Yes, sorry, I would say that this is expected behavior for a vocabulary so large that there are several perfect rhyming matches for OOV (out of vocabulary) utterances in the vocabulary, when the utterances are being spoken directly into the device at the same level as the rest of the interaction. If it were possible for Rejecto to be so highly weighted that it would override a large vocabulary’s ability to match these utterances, there would be too much confusion to confidently identify in-vocabulary utterances as well. This is actually the same with something like Siri – if you insert an OOV word directly into an otherwise-contextually-understandable Siri interaction (e.g. a name Siri doesn’t know, a foreign word, or something like medical jargon which isn’t in the relevant vocab) it will either be transcribed into something else or the question will be thrown out.
It has only been in the last couple of device versions that a 1000-word vocabulary could be reasonably made use of in OpenEars, so Rejecto is more geared towards use with a smaller vocabulary which has some “holes” in it in terms of not having multiple rhyming matches for the majority of OOV utterances.
Is this a realistic interaction for your app, that there is clear speech directed at it intentionally under ideal circumstances but the speech is unknown to the app? Generally OOV rejection is more optimized for tuning out speech which isn’t intended for the app, ruling out non-speech sounds rather than submitting them for hypotheses, and otherwise avoiding input of a more accidental nature.
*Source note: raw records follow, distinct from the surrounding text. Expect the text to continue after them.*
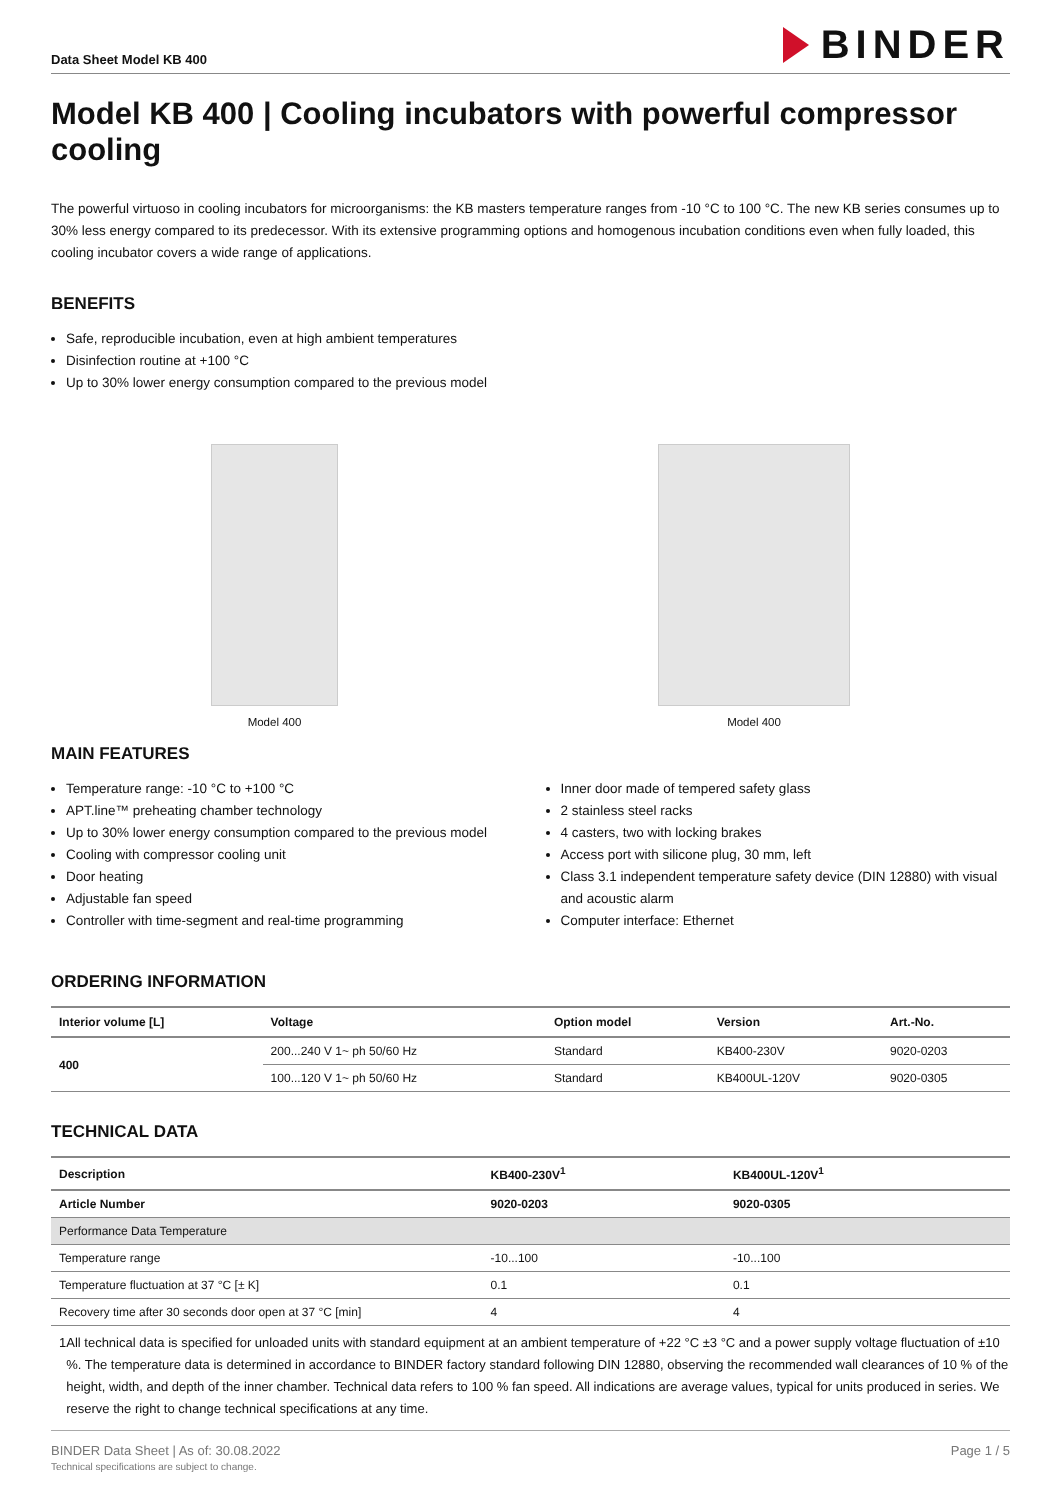Data Sheet Model KB 400
BINDER
Model KB 400 | Cooling incubators with powerful compressor cooling
The powerful virtuoso in cooling incubators for microorganisms: the KB masters temperature ranges from -10 °C to 100 °C. The new KB series consumes up to 30% less energy compared to its predecessor. With its extensive programming options and homogenous incubation conditions even when fully loaded, this cooling incubator covers a wide range of applications.
BENEFITS
Safe, reproducible incubation, even at high ambient temperatures
Disinfection routine at +100 °C
Up to 30% lower energy consumption compared to the previous model
Model 400 Model 400
MAIN FEATURES
Temperature range: -10 °C to +100 °C
APT.line™ preheating chamber technology
Up to 30% lower energy consumption compared to the previous model
Cooling with compressor cooling unit
Door heating
Adjustable fan speed
Controller with time-segment and real-time programming
Inner door made of tempered safety glass
2 stainless steel racks
4 casters, two with locking brakes
Access port with silicone plug, 30 mm, left
Class 3.1 independent temperature safety device (DIN 12880) with visual and acoustic alarm
Computer interface: Ethernet
ORDERING INFORMATION
| Interior volume [L] | Voltage | Option model | Version | Art.-No. |
| --- | --- | --- | --- | --- |
| 400 | 200...240 V 1~ ph 50/60 Hz | Standard | KB400-230V | 9020-0203 |
| | 100...120 V 1~ ph 50/60 Hz | Standard | KB400UL-120V | 9020-0305 |
TECHNICAL DATA
| Description | KB400-230V<sup>1</sup> | KB400UL-120V<sup>1</sup> |
| --- | --- | --- |
| Article Number | 9020-0203 | 9020-0305 |
| Performance Data Temperature | | |
| Temperature range | -10...100 | -10...100 |
| Temperature fluctuation at 37 °C [± K] | 0.1 | 0.1 |
| Recovery time after 30 seconds door open at 37 °C [min] | 4 | 4 |
1 All technical data is specified for unloaded units with standard equipment at an ambient temperature of +22 °C ±3 °C and a power supply voltage fluctuation of ±10 %. The temperature data is determined in accordance to BINDER factory standard following DIN 12880, observing the recommended wall clearances of 10 % of the height, width, and depth of the inner chamber. Technical data refers to 100 % fan speed. All indications are average values, typical for units produced in series. We reserve the right to change technical specifications at any time.
BINDER Data Sheet | As of: 30.08.2022
Technical specifications are subject to change.
Page 1 / 5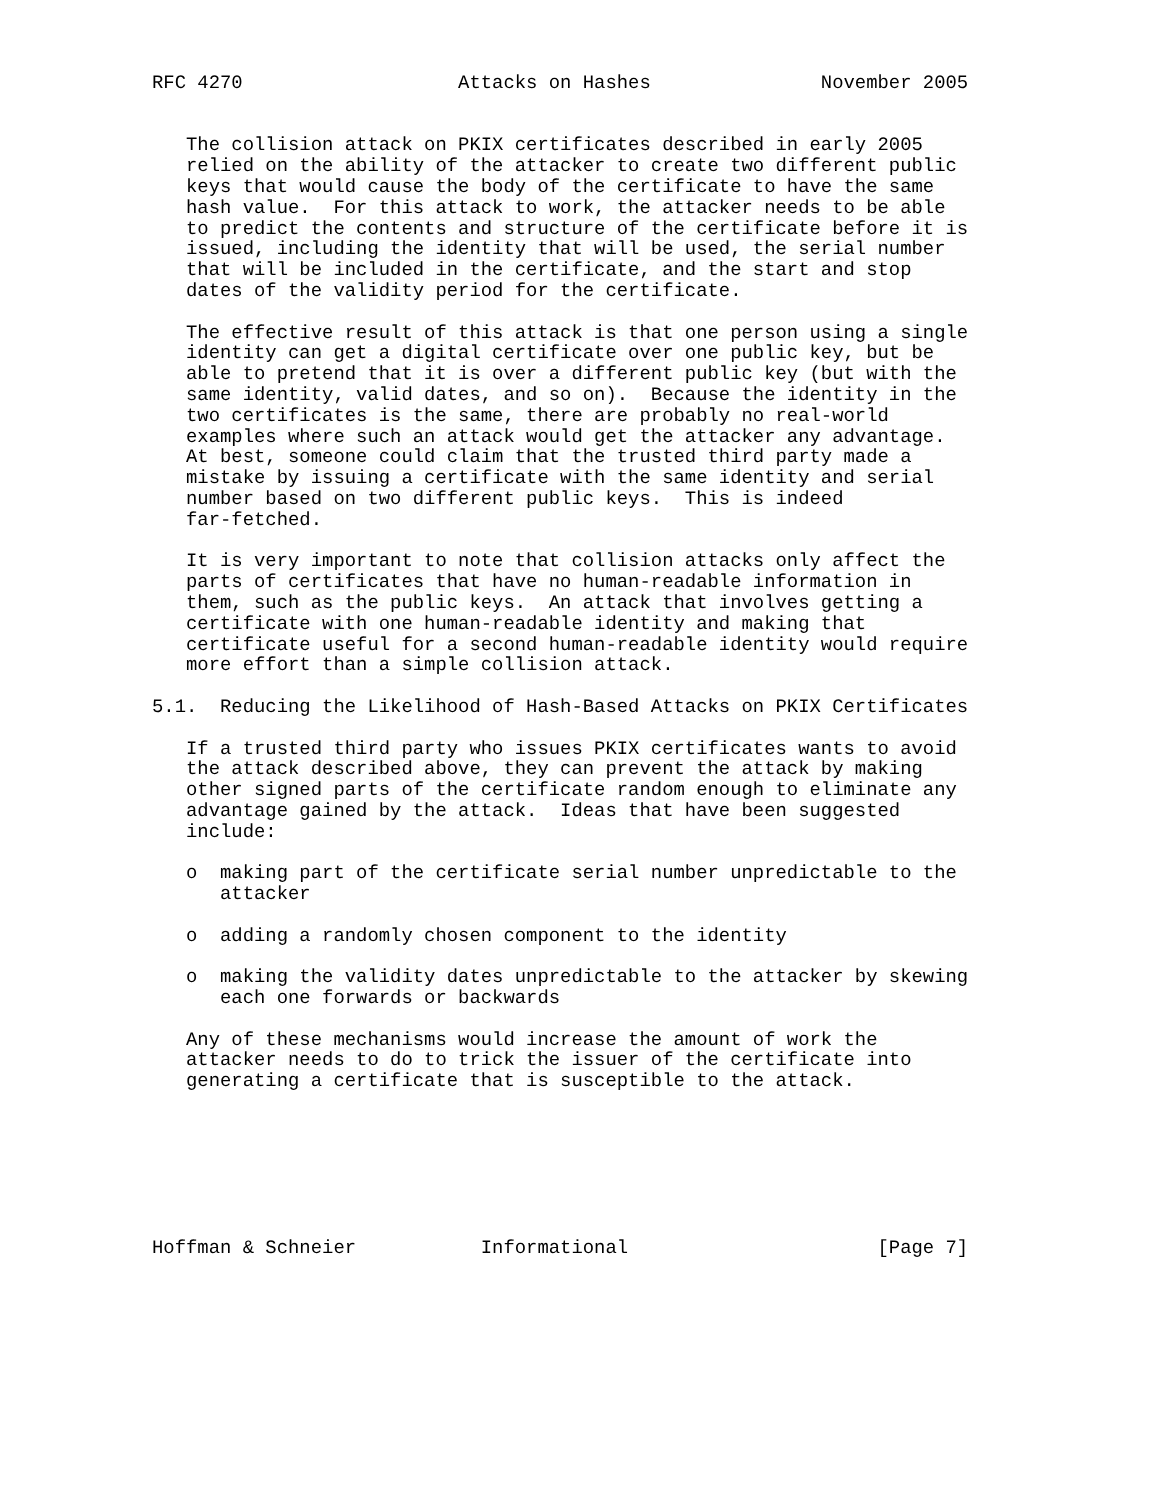RFC 4270                   Attacks on Hashes               November 2005


   The collision attack on PKIX certificates described in early 2005
   relied on the ability of the attacker to create two different public
   keys that would cause the body of the certificate to have the same
   hash value.  For this attack to work, the attacker needs to be able
   to predict the contents and structure of the certificate before it is
   issued, including the identity that will be used, the serial number
   that will be included in the certificate, and the start and stop
   dates of the validity period for the certificate.

   The effective result of this attack is that one person using a single
   identity can get a digital certificate over one public key, but be
   able to pretend that it is over a different public key (but with the
   same identity, valid dates, and so on).  Because the identity in the
   two certificates is the same, there are probably no real-world
   examples where such an attack would get the attacker any advantage.
   At best, someone could claim that the trusted third party made a
   mistake by issuing a certificate with the same identity and serial
   number based on two different public keys.  This is indeed
   far-fetched.

   It is very important to note that collision attacks only affect the
   parts of certificates that have no human-readable information in
   them, such as the public keys.  An attack that involves getting a
   certificate with one human-readable identity and making that
   certificate useful for a second human-readable identity would require
   more effort than a simple collision attack.

5.1.  Reducing the Likelihood of Hash-Based Attacks on PKIX Certificates

   If a trusted third party who issues PKIX certificates wants to avoid
   the attack described above, they can prevent the attack by making
   other signed parts of the certificate random enough to eliminate any
   advantage gained by the attack.  Ideas that have been suggested
   include:

   o  making part of the certificate serial number unpredictable to the
      attacker

   o  adding a randomly chosen component to the identity

   o  making the validity dates unpredictable to the attacker by skewing
      each one forwards or backwards

   Any of these mechanisms would increase the amount of work the
   attacker needs to do to trick the issuer of the certificate into
   generating a certificate that is susceptible to the attack.







Hoffman & Schneier           Informational                      [Page 7]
Users directing a lot of clear intentional speech towards the app that the app doesn’t know about might more come under the category of user education requirements than something needing a technological fix – it depends a bit on how you see this occurring.
Regarding the very large vocabulary, do you know that you can switch between smaller vocabularies almost instantly? So if your requirement is to present a sentence the user is supposed to say correctly, you can just attempt to recognize those words plus the Rejecto phonemes rather than the entire vocabulary at once.